(RECORDS SUPPLIED begins)
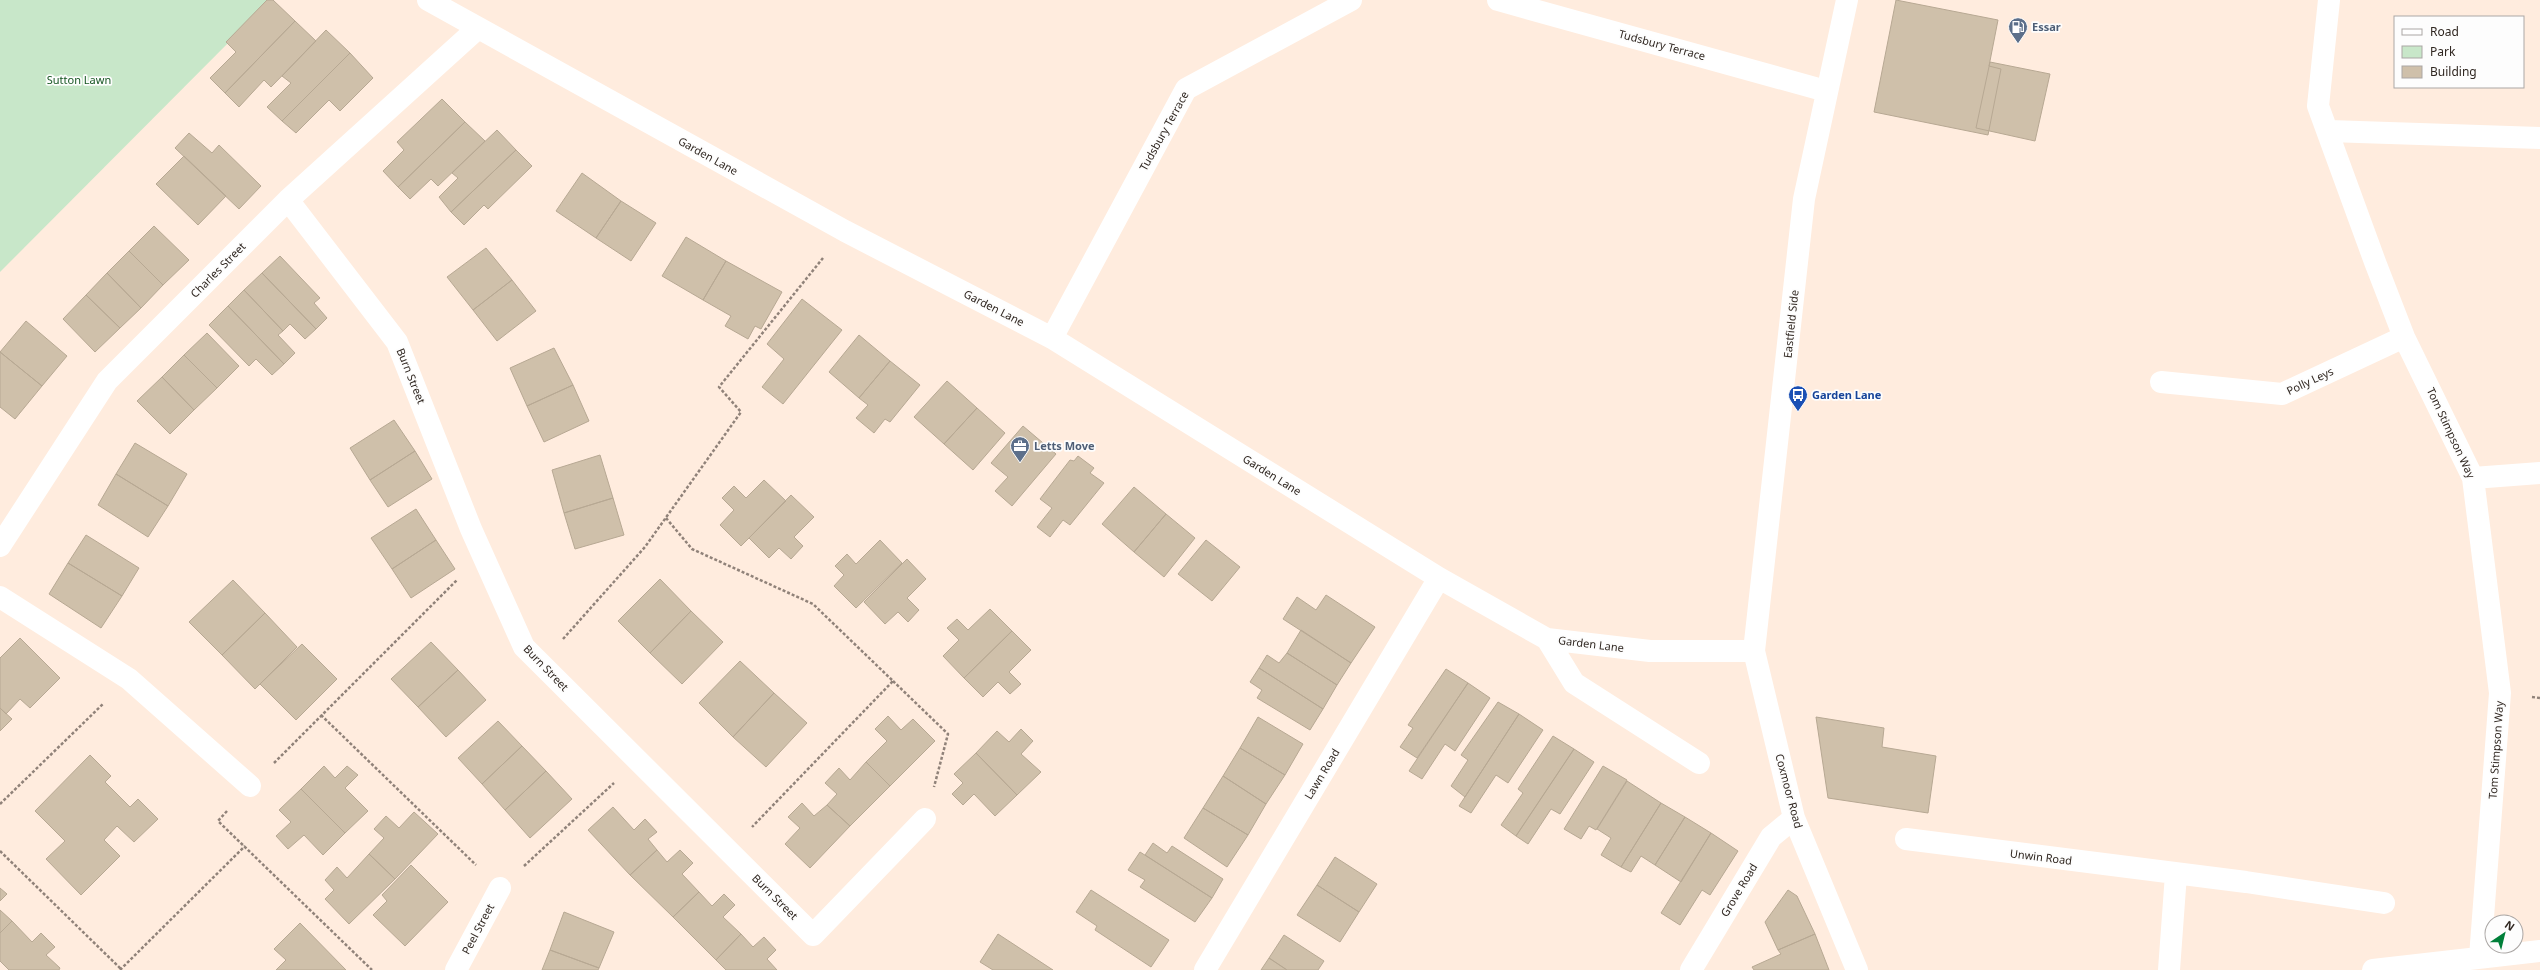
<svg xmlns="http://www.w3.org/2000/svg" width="2540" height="970" font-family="'Noto Sans',sans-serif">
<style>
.green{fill:#c8e7c9}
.building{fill:#cfc0aa;stroke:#b7a893}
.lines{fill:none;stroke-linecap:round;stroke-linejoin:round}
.path{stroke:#908279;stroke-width:2.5;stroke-dasharray:3 2;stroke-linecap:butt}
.minor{stroke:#fff;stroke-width:22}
.labels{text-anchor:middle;stroke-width:3.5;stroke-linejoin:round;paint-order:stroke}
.service-label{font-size:11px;font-weight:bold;fill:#4e5e75;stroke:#fdfdfd;text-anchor:start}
.street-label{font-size:11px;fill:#302721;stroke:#fdfdfd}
.park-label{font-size:11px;fill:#155521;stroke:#fdfdfd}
.transit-label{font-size:11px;font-weight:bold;fill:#164399;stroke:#fdfdfd;text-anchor:start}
</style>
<rect width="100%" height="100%" fill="#ffecde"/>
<path class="green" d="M0,0H271L0,272Z"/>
<path class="building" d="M267,0H273L295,21L225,93L210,78L236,52L226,42Z
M1896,0L1998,20L1989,66L2001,69L1988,135L1874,112Z
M295,21L316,41L271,87L264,80L239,107L225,93Z
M326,30L350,53L282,121L267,107L291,83L282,76Z
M350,53L373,78L340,111L329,100L296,133L282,121Z
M1990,62L2050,74L2035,141L1976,128Z
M442,99L465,122L398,187L383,171L404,150L397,142Z
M465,122L485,141L438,186L431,179L410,199L398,187Z
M497,130L516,150L451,212L439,197L458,178L452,173Z
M189,133L212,153L219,145L261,186L239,209L175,148Z
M516,150L532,166L488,209L484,205L464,225L451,212Z
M184,156L226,196L198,225L156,184Z
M582,173L621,201L596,238L556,211Z
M621,201L656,223L631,261L596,238Z
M154,226L189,260L163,285L129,251Z
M686,237L726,261L703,300L662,276Z
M486,248L512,280L473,310L447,277Z
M129,251L163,285L141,308L107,273Z
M280,256L320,298L314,303L327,318L316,329L262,273Z
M726,261L782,292L761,329L755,326L748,339L725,326L731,316L703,300Z
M107,273L141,308L120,328L86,295Z
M262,273L316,329L305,339L290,324L283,331L244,290Z
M512,280L536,311L497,341L473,310Z
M244,290L283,331L278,335L295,353L284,364L228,306Z
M86,295L120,328L95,352L63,319Z
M802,299L842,330L783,404L762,387L784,359L767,344Z
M228,306L284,364L272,375L256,359L249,366L209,325Z
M26,321L67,356L42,386L0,352Z
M207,333L239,366L217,388L184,355Z
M859,335L890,361L859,398L829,372Z
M554,348L573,385L527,406L510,368Z
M0,352L42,386L15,419L0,407Z
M184,355L217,388L194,410L162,377Z
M890,361L920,385L890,422L885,419L874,433L856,418L868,405L859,398Z
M162,377L194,410L170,434L137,401Z
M947,381L977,408L944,444L914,417Z
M573,385L589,421L544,442L527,406Z
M977,408L1005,433L973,470L944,444Z
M394,420L415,451L370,480L350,448Z
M1023,426L1056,454L1012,506L995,491L1008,477L991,463Z
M135,443L187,474L168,506L116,474Z
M415,451L432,479L388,507L370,480Z
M600,455L613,498L564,513L552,470Z
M1078,456L1094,468L1090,473L1104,483L1070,525L1063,520L1050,537L1037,527L1052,508L1040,499L1070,460L1074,461Z
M116,474L168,506L148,537L98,505Z
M764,480L786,501L741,546L720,525L734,510L722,498L734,486L746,498Z
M1134,487L1166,514L1134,552L1102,524Z
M791,495L814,517L794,537L803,546L791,559L779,548L769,558L749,538Z
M613,498L624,535L575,549L564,513Z
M416,509L436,540L392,569L371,538Z
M1166,514L1195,538L1164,577L1134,552Z
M86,535L139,568L122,596L68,563Z
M436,540L455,569L411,598L392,569Z
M880,540L902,563L856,608L834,586L844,575L835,566L847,554L856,564Z
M1206,540L1240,567L1212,601L1178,574Z
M907,559L926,579L907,598L919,610L908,622L898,612L885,624L864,602Z
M68,563L122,596L101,628L49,594Z
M660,579L691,611L650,653L618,621Z
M233,580L265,613L222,655L189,622Z
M1326,595L1375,627L1351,663L1283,619L1297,597L1316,610Z
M990,609L1012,631L964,678L943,656L959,640L947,628L957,619L968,630Z
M691,611L723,642L682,684L650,653Z
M265,613L297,647L255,689L222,655Z
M1301,630L1351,663L1337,685L1287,653Z
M1012,631L1031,650L1009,672L1021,684L1010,694L998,682L983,697L964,678Z
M20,638L60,678L30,708L20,699L6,714L0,708V658Z
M431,642L458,670L418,707L391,679Z
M302,644L337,679L296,720L260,684Z
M1287,653L1337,685L1323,709L1259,668L1267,655L1279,663Z
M740,661L774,693L733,737L699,703Z
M1259,668L1323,709L1310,730L1257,698L1262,690L1250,682Z
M1446,669L1468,683L1417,758L1400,747L1413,728L1408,725Z
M458,670L486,700L446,737L418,707Z
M1468,683L1490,698L1455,751L1445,744L1422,779L1409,771Z
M774,693L807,723L766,767L733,737Z
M1498,702L1519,714L1465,797L1451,786L1468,760L1461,755Z
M0,708L12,719L0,731Z
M1519,714L1543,730L1508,783L1496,775L1471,813L1459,806Z
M888,716L901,730L913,719L935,741L890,786L866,762L887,741L875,729Z
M1258,717L1303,744L1285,775L1240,748Z
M1816,717L1884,728L1882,747L1936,756L1928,813L1828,798Z
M498,721L522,746L482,784L458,758Z
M1021,729L1033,741L1021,754L1041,772L1017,795L976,753L997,731L1009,742Z
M1553,736L1574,749L1516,836L1501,825L1523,793L1518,789Z
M522,746L546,771L505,810L482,784Z
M1240,748L1285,775L1266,804L1223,776Z
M1574,749L1594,762L1560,814L1551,809L1528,844L1516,836Z
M976,753L1017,795L995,816L974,794L963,805L952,794L963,783L954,774Z
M90,755L111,776L105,782L130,807L138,799L158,819L134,842L117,826L104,840L120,856L81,895L46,859L65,841L35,811Z
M866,762L890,786L850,826L827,805L837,794L825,783L839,768L850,780Z
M324,766L335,778L347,766L358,775L345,788L368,811L345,833L301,789Z
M1603,766L1627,780L1596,830L1589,826L1581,839L1564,829Z
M546,771L572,799L530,838L505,810Z
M1223,776L1266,804L1248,835L1203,808Z
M1627,781L1661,803L1621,867L1601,855L1611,838L1597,829Z
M301,789L345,833L323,855L304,835L288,849L276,836L291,822L279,810Z
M802,803L814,816L827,805L850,826L810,868L785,844L800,828L788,817Z
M1661,803L1685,817L1655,865L1641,856L1631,872L1621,867Z
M613,807L634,830L645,819L657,832L648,839L657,850L630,875L588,830Z
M1203,808L1248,835L1227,867L1184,838Z
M414,812L438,834L395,879L369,854L384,838L374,829L386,816L399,828Z
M1685,817L1711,833L1681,882L1655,865Z
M1711,833L1738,851L1710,895L1702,890L1680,925L1661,913Z
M1153,843L1167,853L1172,846L1223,879L1212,898L1145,855Z
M657,850L667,862L680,850L693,863L682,874L699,892L673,917L630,875Z
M1140,852L1212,898L1195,922L1140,887L1145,880L1128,870Z
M369,854L395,879L349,924L325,899L334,890L325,880L337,867L347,878Z
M1335,857L1377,884L1359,912L1317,885Z
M411,865L448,902L405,946L373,915L387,901L382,895Z
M1317,885L1359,912L1340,942L1297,915Z
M0,888L7,894L0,901Z
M1091,890L1169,940L1151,967L1095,930L1097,926L1076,912Z
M1788,890L1797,896L1815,934L1778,950L1765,922Z
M699,892L712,906L724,894L735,905L723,917L741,934L716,960L673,917Z
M0,910L12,921L0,933Z
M564,912L614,932L599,968L550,950Z
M12,921L32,942L41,933L55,947L46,955L60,968L59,970H9L0,961V933Z
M300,923L346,970H276L286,960L274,949Z
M741,934L753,947L764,937L776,950L767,959L777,970H726L716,960Z
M998,934L1053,970H993L980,962Z
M1815,934L1829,970H1754L1752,967L1781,954L1778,950Z
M1284,935L1324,961L1318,970H1287L1269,958Z
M550,950L599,968L598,970H542Z
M1269,958L1287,970H1261Z"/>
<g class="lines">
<path class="path" d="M666,518L692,549L813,604L893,681L752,827
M563,639L645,547L741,412L719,387L823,258
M893,681L948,734L934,787
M2532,697L2540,698
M321,715L476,865
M274,763L457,580
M0,804L104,703
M227,811L218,821L372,970
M0,851L121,969
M524,866L614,783
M120,970L245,846"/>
<path class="minor" d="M428,0L845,231L1052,338L1439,578L1547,639L1650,651H1754
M1498,0L1826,91
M1847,0L1804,199L1754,651L1794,818L1857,970
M2329,0L2318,106L2375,262L2404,337L2473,478L2500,693L2480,957
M2329,131L2540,138
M288,200L397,342L471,529L524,647L813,935L925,819
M1052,338L1186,89L1351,0
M2161,382L2282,394L2404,337
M2473,478L2540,473
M0,546L107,381L288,200L478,28
M0,597L129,679L250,786
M1547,639L1574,683L1699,763
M1906,839L2246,882L2384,903
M456,970L500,888
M1205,970L1439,578
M1691,970L1771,837L1794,818
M2169,970L2176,874
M2373,970L2540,951"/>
</g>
<defs>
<g id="fuel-pin" transform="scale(1)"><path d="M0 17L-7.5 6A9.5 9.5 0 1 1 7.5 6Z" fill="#5c6f8a" stroke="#fdfdfd"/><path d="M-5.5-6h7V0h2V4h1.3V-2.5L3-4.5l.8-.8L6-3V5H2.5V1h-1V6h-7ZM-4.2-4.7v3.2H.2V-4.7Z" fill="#fff"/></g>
<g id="bus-pin" transform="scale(1)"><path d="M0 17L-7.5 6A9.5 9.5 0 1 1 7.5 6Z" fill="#1a4fb4" stroke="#fdfdfd"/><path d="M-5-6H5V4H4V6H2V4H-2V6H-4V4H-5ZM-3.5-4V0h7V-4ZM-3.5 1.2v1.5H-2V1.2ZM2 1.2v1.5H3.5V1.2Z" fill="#fff"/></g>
<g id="office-pin" transform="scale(1)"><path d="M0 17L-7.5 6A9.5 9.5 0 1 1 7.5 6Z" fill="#5c6f8a" stroke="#fdfdfd"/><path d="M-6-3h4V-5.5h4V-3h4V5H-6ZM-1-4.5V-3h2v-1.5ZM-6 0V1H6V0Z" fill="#fff"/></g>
</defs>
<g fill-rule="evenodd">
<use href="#fuel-pin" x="2018" y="27"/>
<use href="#bus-pin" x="1798" y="395"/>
<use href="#office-pin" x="1020" y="446"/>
</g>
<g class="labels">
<g class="service-label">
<text x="2032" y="31">Essar</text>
<text x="1034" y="450">Letts Move</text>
</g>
<g class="street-label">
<text transform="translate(1662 45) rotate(15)" y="4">Tudsbury Terrace</text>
<text transform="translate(1164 131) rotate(-61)" y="4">Tudsbury Terrace</text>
<text transform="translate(708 156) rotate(29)" y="4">Garden Lane</text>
<text transform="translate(218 270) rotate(-45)" y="4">Charles Street</text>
<text transform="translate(994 308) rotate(27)" y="4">Garden Lane</text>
<text transform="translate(1791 324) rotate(-84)" y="4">Eastfield Side</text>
<text transform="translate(411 376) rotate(68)" y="4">Burn Street</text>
<text transform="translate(2310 381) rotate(-25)" y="4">Polly Leys</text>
<text transform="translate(2451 433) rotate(65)" y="4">Tom Stimpson Way</text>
<text transform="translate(1272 475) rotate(32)" y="4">Garden Lane</text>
<text transform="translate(1591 644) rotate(7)" y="4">Garden Lane</text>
<text transform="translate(546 668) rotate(46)" y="4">Burn Street</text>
<text transform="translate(2496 750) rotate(-86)" y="4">Tom Stimpson Way</text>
<text transform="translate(1322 774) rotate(-59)" y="4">Lawn Road</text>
<text transform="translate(1789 791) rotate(75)" y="4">Coxmoor Road</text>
<text transform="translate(2041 857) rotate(7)" y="4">Unwin Road</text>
<text transform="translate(1739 890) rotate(-59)" y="4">Grove Road</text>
<text transform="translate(775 897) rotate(45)" y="4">Burn Street</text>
<text transform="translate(478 929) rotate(-62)" y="4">Peel Street</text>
</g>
<g class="park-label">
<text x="79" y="84">Sutton Lawn</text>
</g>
<g class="transit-label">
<text x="1812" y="399">Garden Lane</text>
</g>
</g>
<rect x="2394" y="16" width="130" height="72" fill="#fdfdfd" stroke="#aba7a5"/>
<rect x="2402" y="29" width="20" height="6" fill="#ffffff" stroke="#aba7a5"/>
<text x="2430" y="36" font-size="12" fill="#302721">Road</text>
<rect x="2402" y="46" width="20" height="12" fill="#c8e7c9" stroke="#aba7a5"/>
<text x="2430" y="56" font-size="12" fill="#302721">Park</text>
<rect x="2402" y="66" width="20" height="12" fill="#cfc0aa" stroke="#aba7a5"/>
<text x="2430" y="76" font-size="12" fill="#302721">Building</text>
<g transform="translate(2504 934) rotate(35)"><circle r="19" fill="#fdfdfd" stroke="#aba7a5"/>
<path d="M0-3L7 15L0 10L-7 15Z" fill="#007f39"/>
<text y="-6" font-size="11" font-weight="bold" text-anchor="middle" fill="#302721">N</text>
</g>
</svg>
(RECORDS SUPPLIED ends)
_WHAT YOU ARE ASKED TO DO_
Among the lines of the material, find those that hold the word "linecap" and copy them.

_EXERCISE RESPONSE_
.lines{fill:none;stroke-linecap:round;stroke-linejoin:round}
.path{stroke:#908279;stroke-width:2.5;stroke-dasharray:3 2;stroke-linecap:butt}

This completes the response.